On the flexibility of Apollo’s captive offerings, he said: “Our captive offering can either be a standalone captive syndicate or part of a larger multi-territory captive which may or may not include a UK based captives, hence the UK’s captive regime is really unrelated.
“We feel passionately that we have a unique and deep understanding of how to manage a captive syndicate at Lloyd’s, and how to maximise the benefits and integration within our clients existing captive structure. It doesn’t have to be disruptive to the parent company at all, which is an important thing to mention.”
Newman then highlighted the advantages of Lloyd’s captive syndicates: “A captive syndicate at Lloyd’s offers significant advantages. It’s a ready-made, robust platform allowing access to the Lloyd’s global licenses and its very strong financial rating. This can significantly reduce or even eliminate the need for expensive and complex fronting arrangements and make use of an efficient capital model.”

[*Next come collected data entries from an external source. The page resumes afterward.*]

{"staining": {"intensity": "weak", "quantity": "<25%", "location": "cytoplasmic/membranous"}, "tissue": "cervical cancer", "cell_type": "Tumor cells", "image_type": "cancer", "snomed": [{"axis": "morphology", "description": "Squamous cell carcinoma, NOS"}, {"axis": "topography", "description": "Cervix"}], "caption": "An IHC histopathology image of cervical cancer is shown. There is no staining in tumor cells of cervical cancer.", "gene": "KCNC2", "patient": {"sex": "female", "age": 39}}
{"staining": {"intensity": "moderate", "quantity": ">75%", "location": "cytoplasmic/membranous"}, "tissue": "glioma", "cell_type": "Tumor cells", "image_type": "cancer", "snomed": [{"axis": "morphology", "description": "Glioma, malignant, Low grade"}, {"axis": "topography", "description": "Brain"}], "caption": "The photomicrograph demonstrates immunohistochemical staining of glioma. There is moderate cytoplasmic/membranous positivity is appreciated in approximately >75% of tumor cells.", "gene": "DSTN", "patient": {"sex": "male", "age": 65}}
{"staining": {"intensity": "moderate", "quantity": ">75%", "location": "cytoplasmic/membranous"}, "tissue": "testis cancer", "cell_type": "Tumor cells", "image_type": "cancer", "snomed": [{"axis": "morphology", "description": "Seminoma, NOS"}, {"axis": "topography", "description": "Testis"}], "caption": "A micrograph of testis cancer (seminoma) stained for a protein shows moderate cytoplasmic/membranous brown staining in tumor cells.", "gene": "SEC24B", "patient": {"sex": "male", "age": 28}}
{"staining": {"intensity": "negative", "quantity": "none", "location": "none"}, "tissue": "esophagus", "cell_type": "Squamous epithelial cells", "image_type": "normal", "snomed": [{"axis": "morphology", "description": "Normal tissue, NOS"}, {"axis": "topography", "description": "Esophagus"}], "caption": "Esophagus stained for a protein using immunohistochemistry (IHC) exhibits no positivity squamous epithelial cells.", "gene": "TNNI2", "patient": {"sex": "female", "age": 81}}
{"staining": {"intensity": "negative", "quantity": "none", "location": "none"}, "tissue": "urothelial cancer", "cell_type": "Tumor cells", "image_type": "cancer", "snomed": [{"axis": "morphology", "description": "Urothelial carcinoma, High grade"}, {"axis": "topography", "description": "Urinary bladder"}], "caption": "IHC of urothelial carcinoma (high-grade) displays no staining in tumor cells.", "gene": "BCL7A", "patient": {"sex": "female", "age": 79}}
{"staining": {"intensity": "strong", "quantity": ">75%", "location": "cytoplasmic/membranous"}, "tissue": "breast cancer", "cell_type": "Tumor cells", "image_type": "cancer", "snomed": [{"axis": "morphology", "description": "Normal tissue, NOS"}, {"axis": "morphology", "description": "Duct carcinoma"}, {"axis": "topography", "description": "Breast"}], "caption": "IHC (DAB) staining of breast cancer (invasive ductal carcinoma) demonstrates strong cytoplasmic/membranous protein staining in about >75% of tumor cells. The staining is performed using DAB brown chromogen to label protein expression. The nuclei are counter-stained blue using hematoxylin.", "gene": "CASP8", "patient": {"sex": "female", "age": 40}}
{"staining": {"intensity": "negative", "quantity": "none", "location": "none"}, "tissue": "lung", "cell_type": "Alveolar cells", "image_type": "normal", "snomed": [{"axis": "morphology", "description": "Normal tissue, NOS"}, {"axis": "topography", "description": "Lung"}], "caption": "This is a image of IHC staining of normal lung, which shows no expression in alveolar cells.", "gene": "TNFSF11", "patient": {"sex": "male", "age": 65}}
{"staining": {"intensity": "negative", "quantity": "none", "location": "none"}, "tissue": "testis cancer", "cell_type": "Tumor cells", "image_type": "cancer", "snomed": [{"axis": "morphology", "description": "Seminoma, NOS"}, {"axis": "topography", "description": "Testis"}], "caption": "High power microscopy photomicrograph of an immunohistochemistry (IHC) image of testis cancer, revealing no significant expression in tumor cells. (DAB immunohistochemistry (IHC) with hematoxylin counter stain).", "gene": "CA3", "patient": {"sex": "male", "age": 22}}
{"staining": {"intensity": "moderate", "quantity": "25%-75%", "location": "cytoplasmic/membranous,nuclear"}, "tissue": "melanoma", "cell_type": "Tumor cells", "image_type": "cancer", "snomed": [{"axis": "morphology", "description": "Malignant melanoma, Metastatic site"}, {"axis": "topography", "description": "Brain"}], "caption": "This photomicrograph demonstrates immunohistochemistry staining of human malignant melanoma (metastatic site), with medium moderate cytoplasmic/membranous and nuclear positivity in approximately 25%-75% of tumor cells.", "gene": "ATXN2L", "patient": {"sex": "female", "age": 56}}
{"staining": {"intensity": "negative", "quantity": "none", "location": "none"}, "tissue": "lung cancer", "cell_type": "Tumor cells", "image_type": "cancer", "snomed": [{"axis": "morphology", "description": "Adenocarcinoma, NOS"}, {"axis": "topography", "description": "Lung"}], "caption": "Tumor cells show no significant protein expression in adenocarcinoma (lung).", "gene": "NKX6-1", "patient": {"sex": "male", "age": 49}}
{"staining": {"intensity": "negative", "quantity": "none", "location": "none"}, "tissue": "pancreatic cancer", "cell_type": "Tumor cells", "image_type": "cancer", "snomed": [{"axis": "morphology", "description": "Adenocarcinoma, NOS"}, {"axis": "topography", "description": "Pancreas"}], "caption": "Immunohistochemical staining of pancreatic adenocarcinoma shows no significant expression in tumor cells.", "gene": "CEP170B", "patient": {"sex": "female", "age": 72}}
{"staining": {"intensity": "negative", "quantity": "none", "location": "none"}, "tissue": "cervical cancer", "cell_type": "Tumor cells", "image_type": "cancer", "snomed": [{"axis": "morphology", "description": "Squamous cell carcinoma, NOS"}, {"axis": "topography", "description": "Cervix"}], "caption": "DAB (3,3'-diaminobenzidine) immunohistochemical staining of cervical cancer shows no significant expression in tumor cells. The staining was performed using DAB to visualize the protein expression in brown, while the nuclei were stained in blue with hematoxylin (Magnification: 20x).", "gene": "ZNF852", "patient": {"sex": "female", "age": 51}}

Newman added that their strong expertise in underwriting sets them apart. They help clients navigate the complex Syndicate Business Forecast process, which is essential for launching a new syndicate at Lloyd’s, while also offering extensive underwriting experience. This support allows their partners to create business plans that are well-structured, persuasive, and realistic.
To end, he emphasised Apollo’s strategic role: “We go beyond simply managing these captive syndicates, we act as their strategic partner, providing expert advice on capital investigations and helping organisations structure their captive to be as efficient and effective as possible.
“We are only focused on long-term, collaborative relationships that create mutual benefit, helping our partners unlock the full potential of their first and related third party risk appetite. We really feel that we are unique, and our value proposition lies in our history and expertise. We are not just a managing agency; we’re on a mission to spread the captive syndicate word.
“We don’t just facilitate a transaction; we build long-term relationships based on mutual success.”